---------- DATA PROVIDED ----------

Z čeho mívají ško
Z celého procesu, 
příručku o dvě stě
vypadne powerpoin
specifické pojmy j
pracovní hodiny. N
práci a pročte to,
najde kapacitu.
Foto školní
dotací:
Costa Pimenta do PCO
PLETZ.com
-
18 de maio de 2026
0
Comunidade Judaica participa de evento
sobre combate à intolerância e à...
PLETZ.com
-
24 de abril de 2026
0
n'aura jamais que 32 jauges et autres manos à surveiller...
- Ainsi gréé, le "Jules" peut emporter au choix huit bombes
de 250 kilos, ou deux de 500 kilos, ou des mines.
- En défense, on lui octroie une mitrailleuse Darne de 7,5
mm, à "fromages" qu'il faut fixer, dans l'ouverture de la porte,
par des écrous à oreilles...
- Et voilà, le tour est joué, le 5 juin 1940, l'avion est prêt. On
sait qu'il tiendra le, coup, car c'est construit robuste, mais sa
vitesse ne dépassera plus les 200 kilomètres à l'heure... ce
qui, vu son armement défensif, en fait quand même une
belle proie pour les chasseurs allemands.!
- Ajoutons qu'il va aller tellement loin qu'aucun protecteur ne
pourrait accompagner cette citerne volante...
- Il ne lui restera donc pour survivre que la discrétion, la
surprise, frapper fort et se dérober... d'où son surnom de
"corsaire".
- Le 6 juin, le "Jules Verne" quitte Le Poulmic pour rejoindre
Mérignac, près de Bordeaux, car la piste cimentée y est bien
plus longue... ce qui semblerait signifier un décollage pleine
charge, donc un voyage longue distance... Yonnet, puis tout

----------
---------- DATA PROVIDED ----------

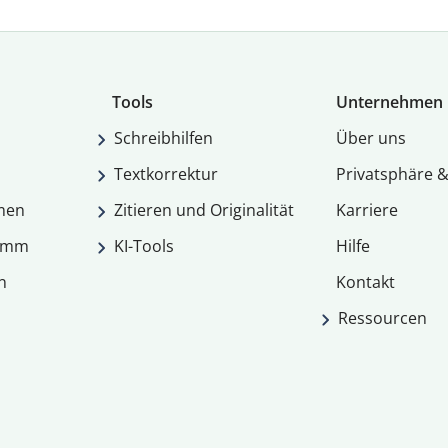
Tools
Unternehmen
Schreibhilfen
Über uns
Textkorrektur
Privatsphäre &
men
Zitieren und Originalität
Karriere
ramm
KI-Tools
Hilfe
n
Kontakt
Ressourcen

----------
---------- DATA PROVIDED ----------

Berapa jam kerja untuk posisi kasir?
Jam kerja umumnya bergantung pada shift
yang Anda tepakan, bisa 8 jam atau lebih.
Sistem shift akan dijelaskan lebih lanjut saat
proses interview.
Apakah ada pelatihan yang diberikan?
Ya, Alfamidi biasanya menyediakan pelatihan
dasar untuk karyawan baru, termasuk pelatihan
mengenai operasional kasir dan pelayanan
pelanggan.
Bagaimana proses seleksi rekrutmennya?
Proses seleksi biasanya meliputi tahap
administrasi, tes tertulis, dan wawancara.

----------

WHAT TO DO -
The expected answer is an exact copy of the lines above, beginning at the line with "Z čeho mívají ško" and ending at the line with "charge, donc un", with both ends in.

SOLUTION TO THIS EXERCISE -
Z čeho mívají ško
Z celého procesu, 
příručku o dvě stě
vypadne powerpoin
specifické pojmy j
pracovní hodiny. N
práci a pročte to,
najde kapacitu.
Foto školní
dotací:
Costa Pimenta do PCO
PLETZ.com
-
18 de maio de 2026
0
Comunidade Judaica participa de evento
sobre combate à intolerância e à...
PLETZ.com
-
24 de abril de 2026
0
n'aura jamais que 32 jauges et autres manos à surveiller...
- Ainsi gréé, le "Jules" peut emporter au choix huit bombes
de 250 kilos, ou deux de 500 kilos, ou des mines.
- En défense, on lui octroie une mitrailleuse Darne de 7,5
mm, à "fromages" qu'il faut fixer, dans l'ouverture de la porte,
par des écrous à oreilles...
- Et voilà, le tour est joué, le 5 juin 1940, l'avion est prêt. On
sait qu'il tiendra le, coup, car c'est construit robuste, mais sa
vitesse ne dépassera plus les 200 kilomètres à l'heure... ce
qui, vu son armement défensif, en fait quand même une
belle proie pour les chasseurs allemands.!
- Ajoutons qu'il va aller tellement loin qu'aucun protecteur ne
pourrait accompagner cette citerne volante...
- Il ne lui restera donc pour survivre que la discrétion, la
surprise, frapper fort et se dérober... d'où son surnom de
"corsaire".
- Le 6 juin, le "Jules Verne" quitte Le Poulmic pour rejoindre
Mérignac, près de Bordeaux, car la piste cimentée y est bien
plus longue... ce qui semblerait signifier un décollage pleine
charge, donc un voyage longue distance... Yonnet, puis tout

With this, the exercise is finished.